— Как Артемка-то вымахал! А был чистым заморышем… Вкруг Европы собрался!
Артем издали увидел, что дом отца стоит без крыши.
— Папаня, а где крыша?
— Пожар съел.
— Вот те на! Столько лет пожаров не было в деревне… А что же новую не сообразишь?
— Да так… Думаю, конешно дело…
— Папаня, ты извини, закрутился я, подарок не успел купить…
— Сам приехал — вот и подарок.
— Я тебе из круиза привезу что-нибудь такое… Оригинальное! Воздух из усыпальницы Тутанхамона!
— Это кто такой? Фамиль больно трудна для выговора.
— Фараон!
— Из бывших?
— Бывший.
— Тогда вези. Я Анисиму отдам, он разное барахло под стекло собирает. Постой, а как это ты воздух-то привезешь?
— В колбу там его запаивают. Вроде сувенира… Память о пребывании в храме.
— Воздухом, выходит, торгуют, смех!
— Юмористы вы тут с Анисимом… Телеграммы придумываете, без крыши живете… Это кто в ограде, Никола?
— Тимофей обещался?
— К вечеру.
— Со своей?
— С Люсей.
— И на своей?
— На «Жигуленке», знамо дело…
Ввечеру, когда собрались садиться за стол, на «Жигулях» приехал старший сын, Тимофей. Приехал вместе с женой Люсей. Внес в дом огромный кожаный чемодан, а Люся большую корзину, и сразу простенький, сколоченный из трех плах стол преобразился: появились дорогие вина и закуски. Шишигин сердито выговаривал Люсе:
— К чему было эшто тратиться… Выпили бы нашего «сучка». И рачков таких в нашей речушке полно. Знатье бы, что их едят, ведро цельное наловил.
— Это лангусты, папа, — пояснила Люся. — Четыре рубля штука… А это спаржа.
— А вот эта трава за поскотиной растет, ее даже коровы не едят.
Люся щурила кругленькие и желтенькие, как мирабельки, глаза, складывала полные губы лодочкой и, не разжимая рта, весело смеялась. Кругленькие глазки ее при этом как-то странно подпрыгивали, будто хотели поменяться местами.
Анисим Марковских присматривался к мудреным этикеткам на бутылках, читал их и тихонько оценивал:
— «Чинзано», пивал… Итальяшки, макаронники, придумали.
Шишигин сидел на лавке и смотрел на сыновей.
«Вот и собрались, — думал он. — Все к родному месту собрались. Тимоша-то как постарел! Лицо серое, глаза что норки кротовьи… А взгляд материн, материн взгляд… А Люся… Бой-баба! Всем взяла: и телом бела, и характером добра. Токо курит. Ни к чему женщине табак! Надо будет сказать Тимофею, чтобы приструнил…»

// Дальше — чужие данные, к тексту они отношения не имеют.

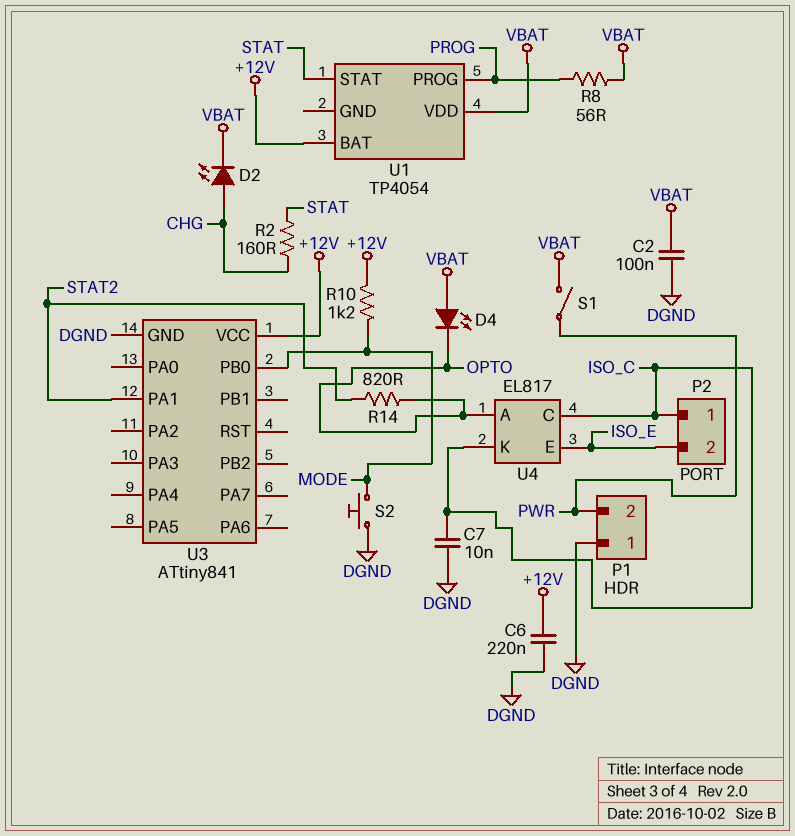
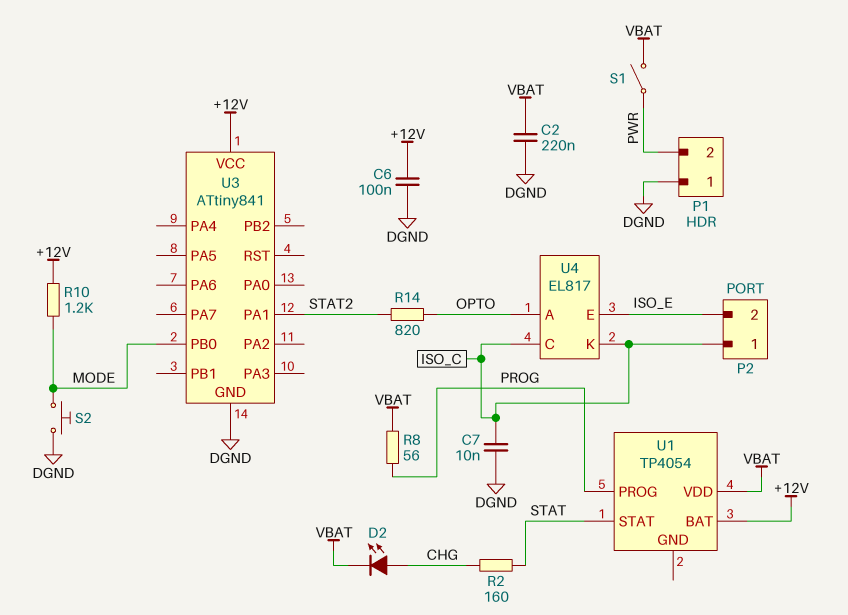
C2: 100nF (DGND, VBAT) -> 220nF (DGND, VBAT)
C6: 220nF (+12V, DGND) -> 100nF (+12V, DGND)
D4: LED (A VBAT, K OPTO) -> none

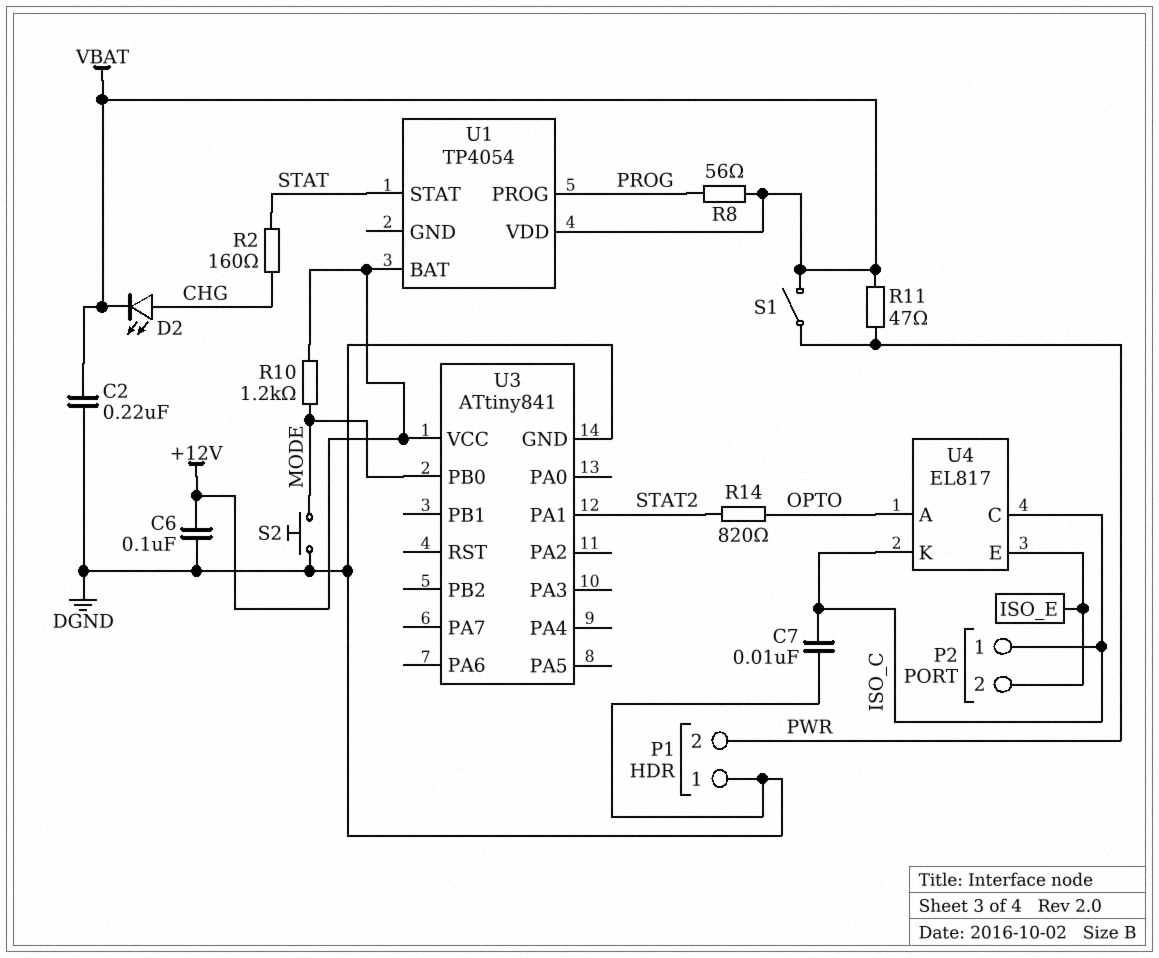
R11: none -> 47 (PWR, VBAT)

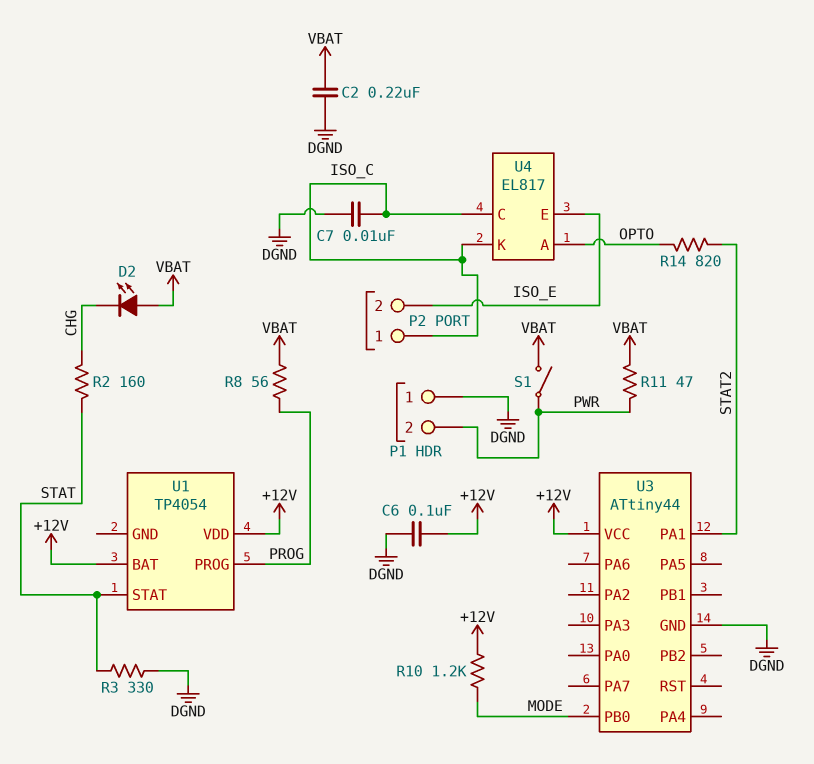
D2: LED (A CHG, K VBAT) -> LED (A VBAT, K CHG)
R3: none -> 330 (DGND, STAT)
S2: button (DGND, MODE) -> none
U1 pin VDD: VBAT -> +12V
U3: ATtiny841 -> ATtiny44

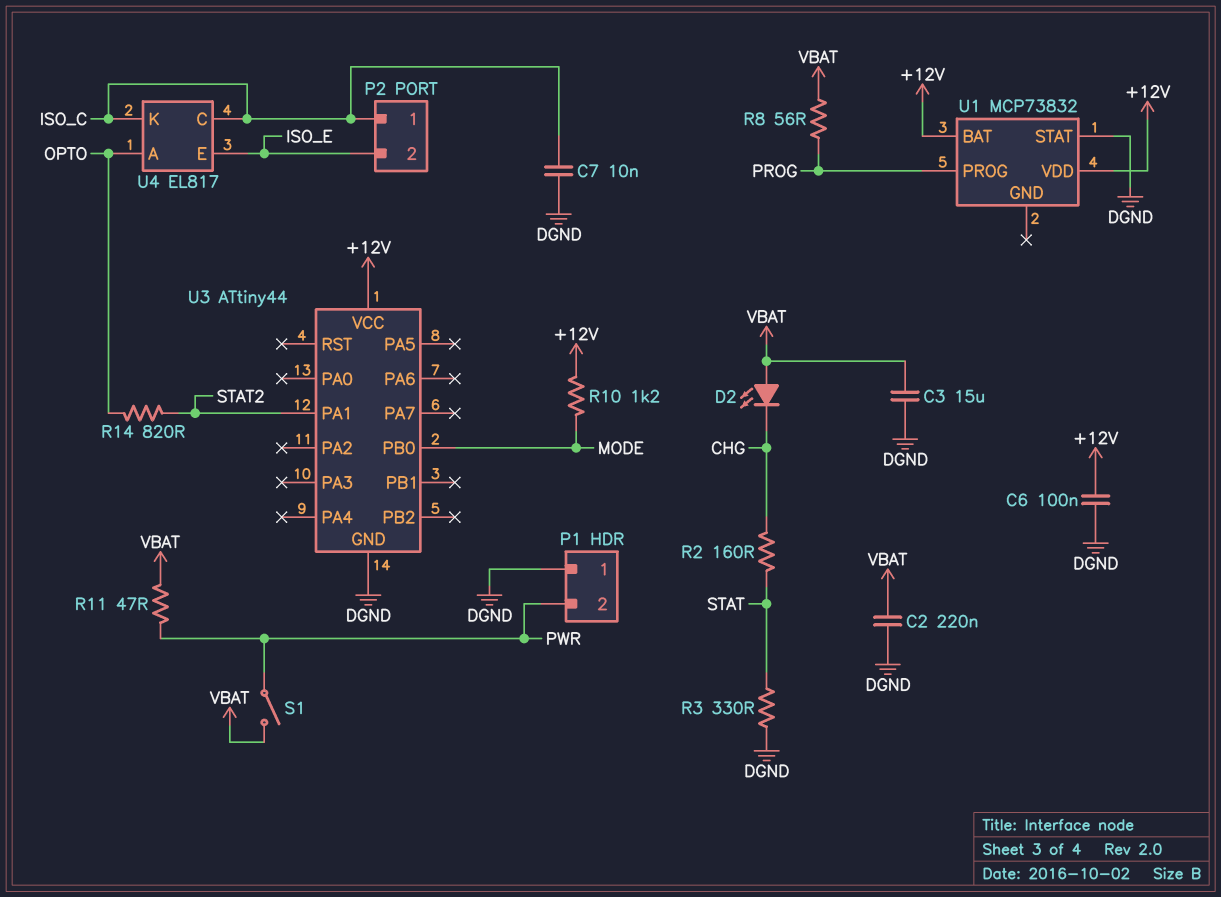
C3: none -> 15uF (DGND, VBAT)
U1: TP4054 -> MCP73832
U1 pin STAT: STAT -> DGND

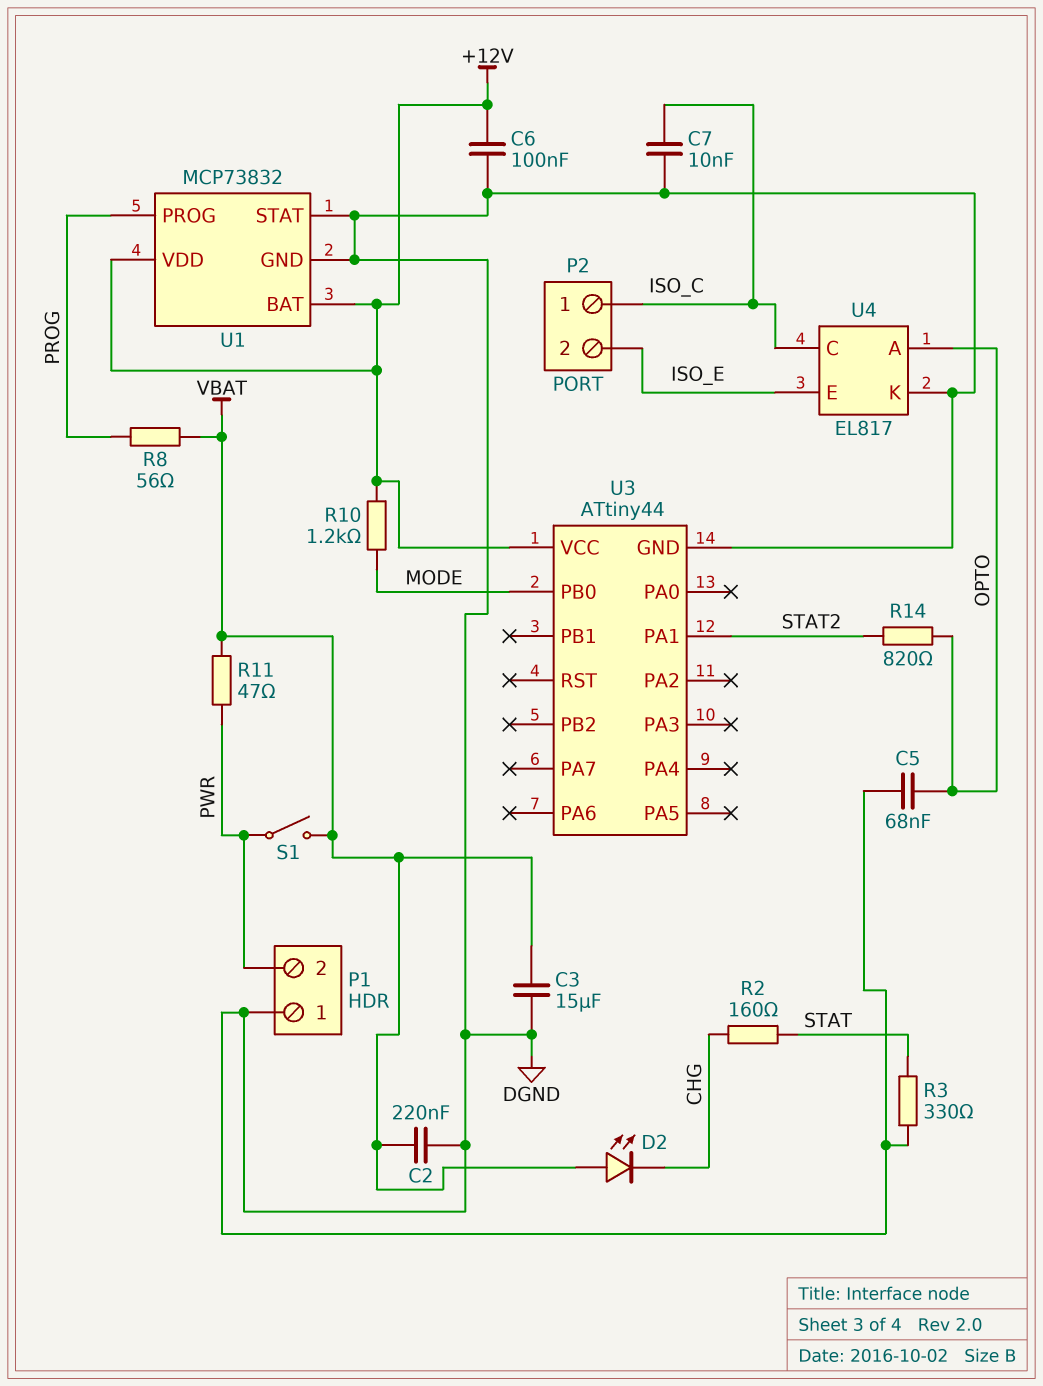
C5: none -> 68nF (DGND, OPTO)
U1 pin GND: none -> DGND
U4 pin K: ISO_C -> DGND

— За стол! Всех прошу к столу! — пропела тонким голоском Люся. — Каждый занимает свое любимое место. Папочка, вот сюда. Тимофей, по правую руку. Артем, по левую. Никола, к двери поближе, будешь мне помогать. Анисим Васильевич уже устроился. Полный порядок!
И все сразу расселись без шума и суеты, хоть и было тесновато, в углу, за пологом, стояла койка, у окна — старый диван, из которого выглядывали круглые кольца пружин, а перед самой дверью высился черный платяной шкаф, подаренный погорельцу Анисимом Марковских.
— Людмила, мне — кажется, нужно окно закрыть. Сквозит.
— Как скажешь, муж, так и будет. А будет по-моему. — И еще шире открыла створки подслеповатого окна на кухне.
Утром Шишигин промыл пол, добавил в воду укропа, чтобы перебить запах паленины. Но сейчас все-таки почувствовал: тянет из-за полога жженым пером. Достал из комода флакон с тройным одеколоном, его было на донышке. Люся открыла свою сумочку, черную, похожую на маленького крокодильчика, протянула духи:
— Вот, папочка, французские.
— Почем?
— Да какая разница, — сказала Люся и опять так рассмеялась, что ее похожие на мирабельки глазка чуть не поменялись местами.
Шишигин осторожно открыл флакон, понюхал, протянул неопределенно:
— Ах ты ягодка-малина…
Отдал духи Анисиму Марковских, сказав:
— От подушки палениной несет.
— Понятно, — сказал Анисим и опрокинул флакон над подушкой. Вернул Люсе красивый пустой пузырек.
Люся посмотрела на пустой пузырек и снова расхохоталась.
— Смешинку съела? — спросил ее Анисим Марковских.